Some people call me driven—and I suppose with three post-graduate degrees, that is somewhat true of me. But more than anything, I’m stubborn. I refused to let a little thing like “no plot” stand in my way, so I did what I’d been trained to do elsewhere in my life…I started researching. I spent the summer of 2010 prepping for a class I was teaching in the fall, and reading everything I could on the Fae. I didn’t read popular fiction. Instead I read books on folklore and books by authors who believe them to be real. Early on, I paid more attention to Irish legends of the Sidhe than anything. I found them fascinating. I preferred the more ancient version of Sidhe that tied those beings to the elements, rather than the fallen angel tradition that came much, much later.

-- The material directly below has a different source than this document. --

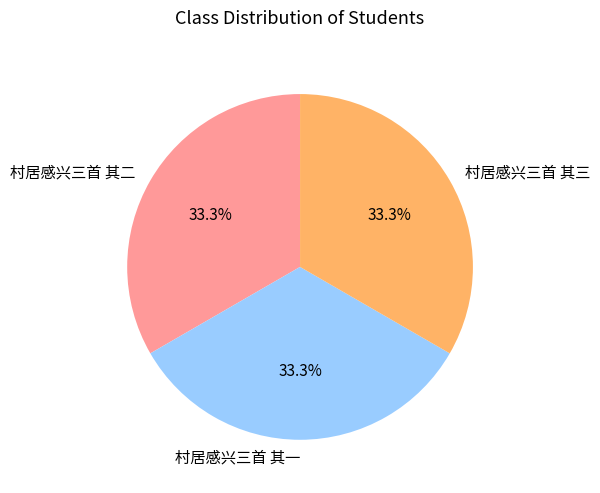

True or false: 村居感兴三首 其一 accounts for 19% of the total.

False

As my research progressed, I began looking at Fae and similar beings from other traditions—German, Chinese, Native American. It was mesmerizing. That summer, the summer of 2010, the Fae as I’ve written them began to coalesce. With a better idea of what I wanted, I returned to my manuscript and began working on story details. I wrote the Earth trial first, figured out the Water trial next, and crafted sentences for a few weeks with a clearer picture of who I wanted Maggie to be. While trying to sleep one night, but unable to keep my mind from wading through the story, a plot began to form in my sleep-deprived brain. Excited, inspired, I got up—I think it was about 2 a.m.—and settled in front of my computer. By 6 a.m., I’d outlined the entire WFJ series—all four books. While I freely admit to “massaging” parts of it from time to time, the finished product is remarkably close to that original outline. I still intend to build a storybook cottage on Beaver Lake, but in some ways, I feel like I already have.